First, new horizons appear. The lookout in the ship’s crow’s nest sights a new continent. Astronauts witness the dark side of the moon. But then the horizons blacken. The new continent is despoiled and pillaged. The moon asks the astronauts “you’re here. Now what?” The unknown turns ugly very quickly, as a piece of paper burns from the edges in.

A theme in science fiction (emphasized in the New Wave of the 1970s) is that we might not know what to do with the discoveries of the future: that our wings will burn away, and then we’ll fall. Stanley Kubrick’s 1968 film 2001: A Space Odyssey took a less (or perhaps more) pessimistic approach, the future will change us so that we cannot fall. Evolution will alchemize us: the primitive shaggy apes are doomed, and though their descendants will succeed in the new world, they are not their descendants. Will we live or die in the future? Maybe it’s not simple. Maybe we’ll be different.

David Bowie saw the film while stoned, and it excited him terribly (interesting coincidence: the astronaut in the film is called “Dave Bowman”). His career was bouncing along like a dead cat at the time – failed bands, a dead-on-arrival album in 1967, and no real musical identity. His manager Ken Pitt was wearily cobbling together a promotional film (the unreleased Love You Till Tuesday), and he needed a filler track. Bowie wrote “Space Oddity”.

Forty four years later, it is Bowie’s signature song. It was performed in space by Chris Hadfield, four hundred kilometers above the earth’s surface. Unlike the apes, the humans, and Bowie himself, “Space Oddity” might never die. It has been selected for quasi-immortality. Nothing about the song makes sense. It’s a filler that will live forever; a tonally complex piece (with fifteen different chords) that can be strummed in basic outline by any starting guitarist; a musically indecisive song (neither sounding like folk or rock) that captures an era and a career.
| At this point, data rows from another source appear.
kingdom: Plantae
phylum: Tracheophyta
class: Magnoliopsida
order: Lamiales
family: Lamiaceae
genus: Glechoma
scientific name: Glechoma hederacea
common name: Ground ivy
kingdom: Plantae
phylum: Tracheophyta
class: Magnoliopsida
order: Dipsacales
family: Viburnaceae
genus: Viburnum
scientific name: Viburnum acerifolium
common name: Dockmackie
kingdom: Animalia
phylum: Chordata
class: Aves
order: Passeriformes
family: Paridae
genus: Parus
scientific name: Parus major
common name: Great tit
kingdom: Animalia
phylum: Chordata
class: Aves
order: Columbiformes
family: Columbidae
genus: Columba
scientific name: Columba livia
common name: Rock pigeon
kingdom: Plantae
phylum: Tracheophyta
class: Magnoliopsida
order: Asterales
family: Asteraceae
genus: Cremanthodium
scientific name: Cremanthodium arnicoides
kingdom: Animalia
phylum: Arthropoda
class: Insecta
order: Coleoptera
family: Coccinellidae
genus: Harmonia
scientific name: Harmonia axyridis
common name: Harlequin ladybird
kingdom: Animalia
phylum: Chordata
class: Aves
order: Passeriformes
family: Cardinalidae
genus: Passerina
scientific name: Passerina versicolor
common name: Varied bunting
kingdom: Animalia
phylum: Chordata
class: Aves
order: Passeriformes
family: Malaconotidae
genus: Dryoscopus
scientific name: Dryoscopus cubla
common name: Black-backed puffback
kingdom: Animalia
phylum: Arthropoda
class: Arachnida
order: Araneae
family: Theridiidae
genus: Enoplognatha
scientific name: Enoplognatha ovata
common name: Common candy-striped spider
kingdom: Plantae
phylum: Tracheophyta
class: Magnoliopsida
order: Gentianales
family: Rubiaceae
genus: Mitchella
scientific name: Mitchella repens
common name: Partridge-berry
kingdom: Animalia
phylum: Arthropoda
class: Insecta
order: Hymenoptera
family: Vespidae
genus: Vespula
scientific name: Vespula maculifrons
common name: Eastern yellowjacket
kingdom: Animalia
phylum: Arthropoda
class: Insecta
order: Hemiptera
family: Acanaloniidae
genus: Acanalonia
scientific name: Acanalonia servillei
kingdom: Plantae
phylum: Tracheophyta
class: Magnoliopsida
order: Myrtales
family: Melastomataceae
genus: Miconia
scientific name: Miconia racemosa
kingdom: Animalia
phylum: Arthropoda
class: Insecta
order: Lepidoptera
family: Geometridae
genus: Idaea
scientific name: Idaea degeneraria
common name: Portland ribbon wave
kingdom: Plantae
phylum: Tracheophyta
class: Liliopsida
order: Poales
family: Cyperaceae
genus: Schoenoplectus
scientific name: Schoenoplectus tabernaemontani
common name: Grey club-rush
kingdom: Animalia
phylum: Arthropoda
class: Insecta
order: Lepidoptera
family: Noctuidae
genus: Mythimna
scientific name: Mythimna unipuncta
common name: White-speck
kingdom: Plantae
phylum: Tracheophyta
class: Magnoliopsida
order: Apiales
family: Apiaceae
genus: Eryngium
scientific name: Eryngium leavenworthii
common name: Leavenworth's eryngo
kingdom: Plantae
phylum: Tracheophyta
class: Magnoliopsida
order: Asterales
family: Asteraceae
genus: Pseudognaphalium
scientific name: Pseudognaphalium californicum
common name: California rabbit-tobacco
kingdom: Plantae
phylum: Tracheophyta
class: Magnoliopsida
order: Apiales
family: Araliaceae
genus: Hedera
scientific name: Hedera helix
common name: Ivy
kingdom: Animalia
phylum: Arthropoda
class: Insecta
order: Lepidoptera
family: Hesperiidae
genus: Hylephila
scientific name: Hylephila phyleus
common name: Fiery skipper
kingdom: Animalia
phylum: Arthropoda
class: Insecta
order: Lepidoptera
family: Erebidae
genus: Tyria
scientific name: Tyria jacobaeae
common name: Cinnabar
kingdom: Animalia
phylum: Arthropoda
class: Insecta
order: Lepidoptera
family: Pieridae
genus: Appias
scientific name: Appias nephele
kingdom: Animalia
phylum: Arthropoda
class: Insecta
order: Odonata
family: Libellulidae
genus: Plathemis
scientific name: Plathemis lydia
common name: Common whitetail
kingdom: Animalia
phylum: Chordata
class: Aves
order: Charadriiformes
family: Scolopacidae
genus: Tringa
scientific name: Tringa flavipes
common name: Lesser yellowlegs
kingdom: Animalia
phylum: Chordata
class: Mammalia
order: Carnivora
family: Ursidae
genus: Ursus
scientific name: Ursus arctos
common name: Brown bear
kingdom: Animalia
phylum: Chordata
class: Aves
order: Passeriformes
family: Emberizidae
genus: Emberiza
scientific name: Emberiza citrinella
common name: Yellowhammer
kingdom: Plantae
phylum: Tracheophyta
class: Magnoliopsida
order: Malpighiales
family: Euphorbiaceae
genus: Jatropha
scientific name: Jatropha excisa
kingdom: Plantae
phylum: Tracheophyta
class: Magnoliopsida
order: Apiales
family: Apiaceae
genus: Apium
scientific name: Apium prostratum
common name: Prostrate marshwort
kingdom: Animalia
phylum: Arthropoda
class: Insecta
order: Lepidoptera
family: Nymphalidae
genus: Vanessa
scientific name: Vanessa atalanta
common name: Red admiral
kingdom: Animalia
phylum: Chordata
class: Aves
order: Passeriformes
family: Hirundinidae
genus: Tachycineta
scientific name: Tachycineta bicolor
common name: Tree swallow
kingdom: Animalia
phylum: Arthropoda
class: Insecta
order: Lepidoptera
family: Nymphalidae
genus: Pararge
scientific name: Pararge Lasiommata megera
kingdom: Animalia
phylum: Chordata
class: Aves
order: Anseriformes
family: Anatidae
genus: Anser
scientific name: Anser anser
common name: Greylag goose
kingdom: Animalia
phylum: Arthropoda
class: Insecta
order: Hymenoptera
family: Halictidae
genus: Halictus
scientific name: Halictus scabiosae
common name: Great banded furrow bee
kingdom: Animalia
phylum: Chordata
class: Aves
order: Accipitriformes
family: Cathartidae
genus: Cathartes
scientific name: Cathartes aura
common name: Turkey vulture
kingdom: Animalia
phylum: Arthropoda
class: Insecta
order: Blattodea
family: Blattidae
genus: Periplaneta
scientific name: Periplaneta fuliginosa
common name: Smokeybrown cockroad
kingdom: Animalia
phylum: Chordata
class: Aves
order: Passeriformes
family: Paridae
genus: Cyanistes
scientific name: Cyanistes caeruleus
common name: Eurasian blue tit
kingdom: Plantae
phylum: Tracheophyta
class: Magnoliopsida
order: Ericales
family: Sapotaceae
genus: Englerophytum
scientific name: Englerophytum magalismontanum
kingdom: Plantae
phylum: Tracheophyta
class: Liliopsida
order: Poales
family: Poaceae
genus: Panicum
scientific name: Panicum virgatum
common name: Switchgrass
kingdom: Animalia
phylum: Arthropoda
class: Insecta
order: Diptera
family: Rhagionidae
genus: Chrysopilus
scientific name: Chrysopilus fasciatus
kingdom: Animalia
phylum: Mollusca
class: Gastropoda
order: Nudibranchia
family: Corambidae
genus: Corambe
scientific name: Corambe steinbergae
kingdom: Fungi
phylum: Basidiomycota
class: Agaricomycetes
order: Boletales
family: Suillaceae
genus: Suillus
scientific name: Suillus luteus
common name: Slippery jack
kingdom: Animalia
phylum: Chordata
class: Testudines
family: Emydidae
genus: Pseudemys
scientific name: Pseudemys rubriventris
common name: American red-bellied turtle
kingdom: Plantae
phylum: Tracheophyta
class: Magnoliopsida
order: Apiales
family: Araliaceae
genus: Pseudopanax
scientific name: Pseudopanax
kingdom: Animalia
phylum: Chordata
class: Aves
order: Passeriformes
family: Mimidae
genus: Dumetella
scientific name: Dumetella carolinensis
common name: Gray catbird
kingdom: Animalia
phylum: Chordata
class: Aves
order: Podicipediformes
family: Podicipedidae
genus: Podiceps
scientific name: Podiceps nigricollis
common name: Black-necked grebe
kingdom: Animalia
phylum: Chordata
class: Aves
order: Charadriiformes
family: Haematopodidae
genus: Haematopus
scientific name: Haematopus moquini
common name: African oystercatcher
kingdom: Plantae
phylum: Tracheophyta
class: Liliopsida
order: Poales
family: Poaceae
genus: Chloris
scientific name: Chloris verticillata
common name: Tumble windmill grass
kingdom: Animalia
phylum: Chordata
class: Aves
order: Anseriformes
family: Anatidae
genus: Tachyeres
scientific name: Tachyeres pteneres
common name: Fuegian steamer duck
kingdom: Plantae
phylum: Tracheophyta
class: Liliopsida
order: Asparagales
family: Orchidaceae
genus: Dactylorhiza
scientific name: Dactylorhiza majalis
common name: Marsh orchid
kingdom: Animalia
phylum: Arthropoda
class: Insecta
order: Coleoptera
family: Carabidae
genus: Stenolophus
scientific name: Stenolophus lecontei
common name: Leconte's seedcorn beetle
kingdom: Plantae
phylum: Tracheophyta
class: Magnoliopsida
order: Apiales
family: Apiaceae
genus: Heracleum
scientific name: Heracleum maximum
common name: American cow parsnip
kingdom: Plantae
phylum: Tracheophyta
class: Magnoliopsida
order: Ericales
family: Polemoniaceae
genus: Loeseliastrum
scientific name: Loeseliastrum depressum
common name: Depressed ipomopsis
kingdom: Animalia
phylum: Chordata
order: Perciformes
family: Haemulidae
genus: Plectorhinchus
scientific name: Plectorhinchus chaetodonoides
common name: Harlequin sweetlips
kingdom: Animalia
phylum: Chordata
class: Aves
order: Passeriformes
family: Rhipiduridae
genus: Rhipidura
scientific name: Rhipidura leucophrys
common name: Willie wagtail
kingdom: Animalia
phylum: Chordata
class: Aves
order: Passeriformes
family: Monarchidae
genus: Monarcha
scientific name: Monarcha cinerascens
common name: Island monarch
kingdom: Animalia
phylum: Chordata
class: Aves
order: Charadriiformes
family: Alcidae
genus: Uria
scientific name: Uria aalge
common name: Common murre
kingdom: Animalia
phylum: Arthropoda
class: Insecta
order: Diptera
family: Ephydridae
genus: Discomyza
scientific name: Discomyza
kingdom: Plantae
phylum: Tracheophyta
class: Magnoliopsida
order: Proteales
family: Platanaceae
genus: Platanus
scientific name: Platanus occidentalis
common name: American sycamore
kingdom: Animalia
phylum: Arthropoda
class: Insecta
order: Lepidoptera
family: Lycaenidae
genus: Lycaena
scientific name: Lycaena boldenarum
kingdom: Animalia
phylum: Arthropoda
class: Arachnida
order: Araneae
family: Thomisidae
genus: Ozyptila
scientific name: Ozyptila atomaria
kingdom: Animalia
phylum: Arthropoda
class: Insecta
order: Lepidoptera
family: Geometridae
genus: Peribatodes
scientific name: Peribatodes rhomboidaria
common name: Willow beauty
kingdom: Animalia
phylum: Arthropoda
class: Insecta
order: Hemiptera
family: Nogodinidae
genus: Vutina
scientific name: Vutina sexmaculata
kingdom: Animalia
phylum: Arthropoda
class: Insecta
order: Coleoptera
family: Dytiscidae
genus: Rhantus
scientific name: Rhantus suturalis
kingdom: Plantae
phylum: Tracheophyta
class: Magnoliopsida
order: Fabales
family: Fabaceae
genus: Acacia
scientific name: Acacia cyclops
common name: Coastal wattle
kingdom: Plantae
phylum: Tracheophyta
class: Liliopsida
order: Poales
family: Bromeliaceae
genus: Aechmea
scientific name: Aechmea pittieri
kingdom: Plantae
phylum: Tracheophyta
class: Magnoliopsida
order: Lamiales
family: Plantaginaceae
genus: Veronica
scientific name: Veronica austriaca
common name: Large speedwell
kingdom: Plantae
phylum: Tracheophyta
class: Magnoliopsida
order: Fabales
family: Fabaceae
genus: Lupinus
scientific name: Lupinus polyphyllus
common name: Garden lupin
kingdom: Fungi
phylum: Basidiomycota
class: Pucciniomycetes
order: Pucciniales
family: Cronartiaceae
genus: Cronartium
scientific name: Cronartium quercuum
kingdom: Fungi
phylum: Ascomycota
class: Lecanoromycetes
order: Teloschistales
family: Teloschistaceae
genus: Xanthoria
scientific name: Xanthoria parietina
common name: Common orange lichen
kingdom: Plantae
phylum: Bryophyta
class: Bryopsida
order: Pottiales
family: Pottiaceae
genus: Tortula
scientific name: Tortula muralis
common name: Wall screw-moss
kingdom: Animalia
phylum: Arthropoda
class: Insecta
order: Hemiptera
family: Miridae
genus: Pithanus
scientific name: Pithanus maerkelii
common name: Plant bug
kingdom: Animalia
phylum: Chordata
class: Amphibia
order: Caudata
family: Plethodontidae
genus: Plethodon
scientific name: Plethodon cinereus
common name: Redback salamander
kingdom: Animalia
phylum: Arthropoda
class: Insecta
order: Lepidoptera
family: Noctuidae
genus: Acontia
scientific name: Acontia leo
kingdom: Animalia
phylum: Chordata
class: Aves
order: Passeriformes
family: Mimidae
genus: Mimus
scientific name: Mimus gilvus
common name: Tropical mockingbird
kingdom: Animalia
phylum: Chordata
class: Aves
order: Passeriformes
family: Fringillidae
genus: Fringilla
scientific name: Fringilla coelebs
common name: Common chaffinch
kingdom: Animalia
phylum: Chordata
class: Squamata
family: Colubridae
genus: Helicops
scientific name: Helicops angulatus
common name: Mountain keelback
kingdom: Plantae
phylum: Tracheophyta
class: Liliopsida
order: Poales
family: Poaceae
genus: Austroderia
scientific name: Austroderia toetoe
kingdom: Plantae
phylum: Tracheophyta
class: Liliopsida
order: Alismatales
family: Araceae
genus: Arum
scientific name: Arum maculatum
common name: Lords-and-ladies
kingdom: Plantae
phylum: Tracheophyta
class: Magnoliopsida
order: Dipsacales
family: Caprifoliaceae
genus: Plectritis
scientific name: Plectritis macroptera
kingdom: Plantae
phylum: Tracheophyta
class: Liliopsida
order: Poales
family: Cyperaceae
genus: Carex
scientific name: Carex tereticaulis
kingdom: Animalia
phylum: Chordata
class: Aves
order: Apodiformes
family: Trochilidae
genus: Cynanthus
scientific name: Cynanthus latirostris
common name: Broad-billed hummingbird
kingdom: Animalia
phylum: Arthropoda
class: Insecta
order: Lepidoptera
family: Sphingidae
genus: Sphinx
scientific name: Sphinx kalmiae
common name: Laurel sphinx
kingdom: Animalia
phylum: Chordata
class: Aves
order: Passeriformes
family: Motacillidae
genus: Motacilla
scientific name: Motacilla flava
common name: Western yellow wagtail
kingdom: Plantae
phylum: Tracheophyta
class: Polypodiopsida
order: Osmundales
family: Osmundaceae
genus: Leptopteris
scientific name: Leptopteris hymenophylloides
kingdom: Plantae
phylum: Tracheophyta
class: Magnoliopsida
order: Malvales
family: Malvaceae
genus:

I’m still not sure what to make of it, but clearly we have to make something. It will outlive us, too.

The song’s minor success upon release (it was used by the BBC to score footage of the Apollo 11 moon landing – nobody seems to have realised that the song ends with the astronaut stranded in space!) led to a rushed album, initially self-titled, then rebranded as Space Oddity.

It’s not an unreserved classic. It’s confused at times, as if part of it still exists in imagination, and was imperfectly drawn into reality. The songs are mostly longwinded and complex, and the band doesn’t sound as tight as it needs to be. Tony Visconti’s solution was to slather everything in reverb and room noise, leaving Bowie’s vocal track to hold things together.

Although there’s only one outright bad song – the hideous “God Knows I’m Good” – it’s a frustrating listen at times, sometimes underdeveloped, and sometimes over-egged. Tracks like “Letter to Hermione” are so thin they can hardly stand upright, while “Unwashed and Somewhat Dazed” and “Cygnet Committee” struggle not to collapse under their weight. I want to run a butter knife over it, and smooth all the clumpy parts.

But Space Oddity is obviously a start for him. You can see where “Cygnet Committee” ends and “Savior Machine” begins, for example. There’s moments of real artistry: “Memory of a Free Festival” begins as a pile of indistinct musical fog, and just when you’re good and lost, a ship’s prow pierces the mist. You can hear the song make sense of its own confusion, and it’s one of the finer moments of the album. The album’s lyrics are mostly confessional in nature, which isn’t something we saw a lot of before or after. A lot of it’s about disillusionment. “Letter to Hermione,” “Cygnet Committee”, and “Wild-Eyed Boy from Freecloud” are kiss-offs to various relationships and social cliques Bowie was a part of.

Although it lives in the shadow of its very famous track, there’s much of interest here. I would not recommend this as a first Bowie album for anyone, and it might be best as their last: when one’s deep enough in the game to wonder where he came from and how he got to the present. If you want evolutionary steps, this is where we see vestigial legs appearing on Bowie. It’s very spacey, very odd, and very worthwhile.